The conference format seems like a strange sort of formality, a ritual that we go through. It’s clearly not the optimal way to present ongoing research—though perhaps it’s better than publishing papers in journals, which is our current gold standard. A whole bunch of different people give you brief, superficial presentations of their research, which may be only tangentially related to anything you’re interested in, and you barely even have time to think about it before they go on to the next once. Also, seven of these sessions are going on simultaneously, so unless you have a Time Turner, you have to choose which one to go to. And they are often changed at the last minute, so you may not even end up going to the one you thought you were going to.

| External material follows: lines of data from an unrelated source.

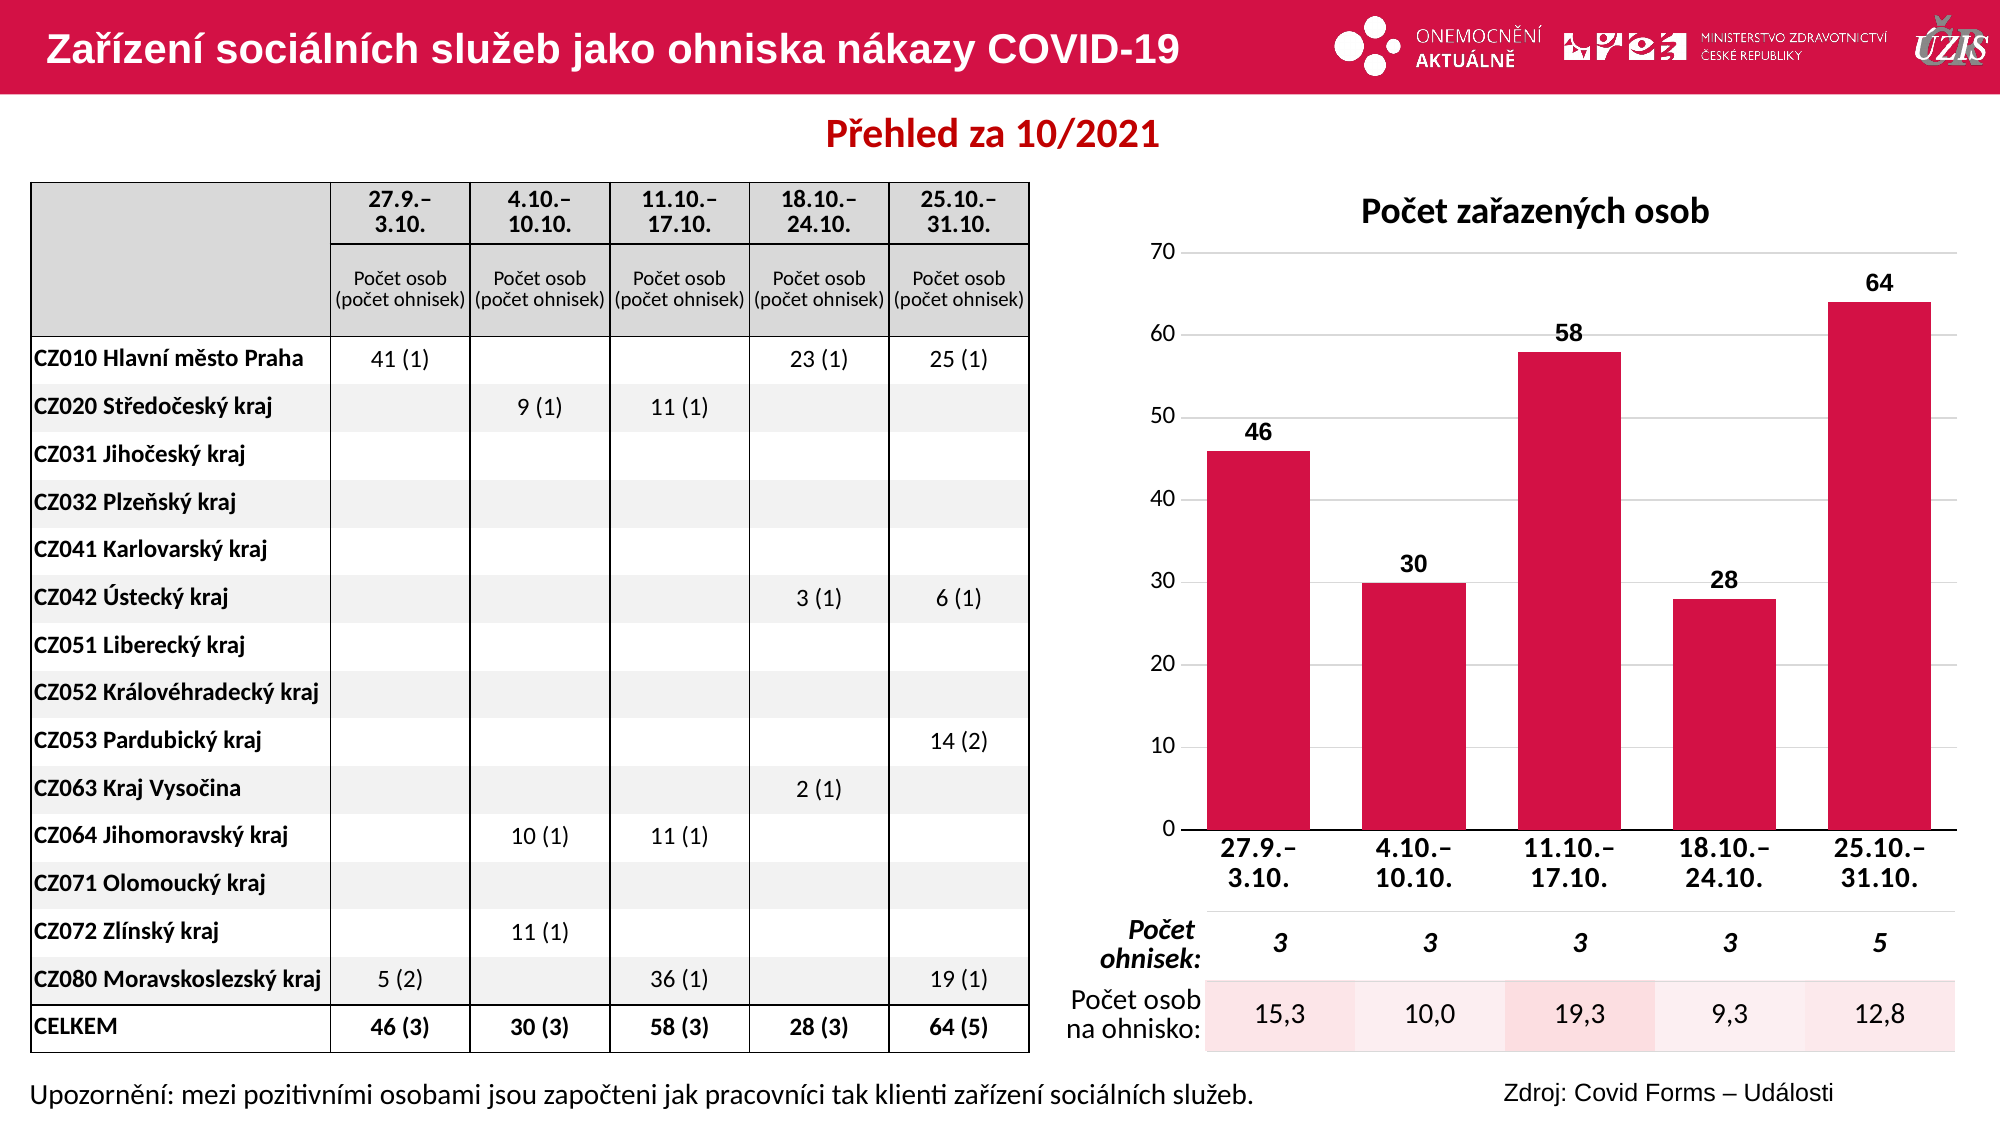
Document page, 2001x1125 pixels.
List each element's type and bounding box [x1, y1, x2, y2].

table_header [890, 183, 1028, 243]
table_cell [471, 1006, 609, 1052]
table_header [331, 183, 469, 243]
table_cell [32, 244, 330, 336]
picture [1915, 15, 1989, 66]
chart [1133, 226, 1975, 910]
table_cell [890, 245, 1028, 336]
table_cell [331, 245, 469, 336]
table_cell [331, 1006, 469, 1052]
table_cell [611, 245, 749, 336]
text_box [1133, 178, 1939, 226]
table_header [471, 183, 609, 243]
text_box [14, 1068, 1294, 1118]
table_header [750, 183, 888, 243]
table_cell [890, 337, 1028, 1004]
title [31, 2, 1251, 98]
table_cell [750, 337, 888, 1004]
picture [1334, 16, 1542, 76]
text_box [31, 98, 1955, 164]
table_cell [750, 1006, 888, 1052]
table_cell [471, 337, 609, 1004]
table_cell [32, 1006, 330, 1052]
table_cell [1056, 981, 1955, 1051]
table_cell [611, 1006, 749, 1052]
table_cell [32, 337, 330, 1004]
picture [1563, 31, 1888, 60]
table_header [32, 183, 330, 244]
table_cell [331, 337, 469, 1004]
table_header [1056, 910, 1955, 981]
table_cell [750, 245, 888, 336]
table_cell [471, 245, 609, 336]
table_header [611, 183, 749, 243]
table_cell [611, 337, 749, 1004]
table_cell [890, 1006, 1028, 1052]
text_box [1354, 1068, 1984, 1114]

I was really struck by how little experimental work was presented. I was under the impression that experimental economics was catching on, but despite specifically trying to go to experiment-related sessions (excluding the 8:00 AM session for migraine reasons), I only counted a handful of experiments, most of them in the field rather than the lab. There was a huge amount of theory and applied econometrics. I guess this isn’t too surprising, as those are the two main kinds of research that only cost a researcher’s time. I guess in some sense this is good news for me: It means I don’t have as much competition as I thought.

Instead of gathering papers into sessions where five different people present vaguely-related papers in far too little time, we could use working papers, or better yet a more sophisticated online forum where research could be discussed in real-time before it even gets written into a paper. We could post results as soon as we get them, and instead of conducting one high-stakes anonymous peer review at the time of publication, conduct dozens of little low-stakes peer reviews as the research is ongoing. Discussants could be turned into collaborators.

The most valuable parts of conferences always seem to be the parts that aren’t official sessions: Luncheons, receptions, mixers. There you get to meet other people in the field. And this can be valuable, to be sure. But I fear that the individual gain is far larger than the social gain: Most of the real benefits of networking get dissipated by the competition to be better-connected than the other candidates. The kind of working relationships that seem to be genuinely valuable are the kind formed by working at the same school for several years, not the kind that can be forged by meeting once at a conference reception.

I guess every relationship has to start somewhere, and perhaps more collaborations have started that way than I realize. But it’s also worth asking: Should we really be putting so much weight on relationships? Is that the best way to organize an academic discipline?

“It’s not what you know, it’s who you know” is an accurate adage in many professions, but it seems like research should be where we would want it least to apply. This is supposed to be about advancing human knowledge, not making friends—and certainly not maintaining the old boys’ club.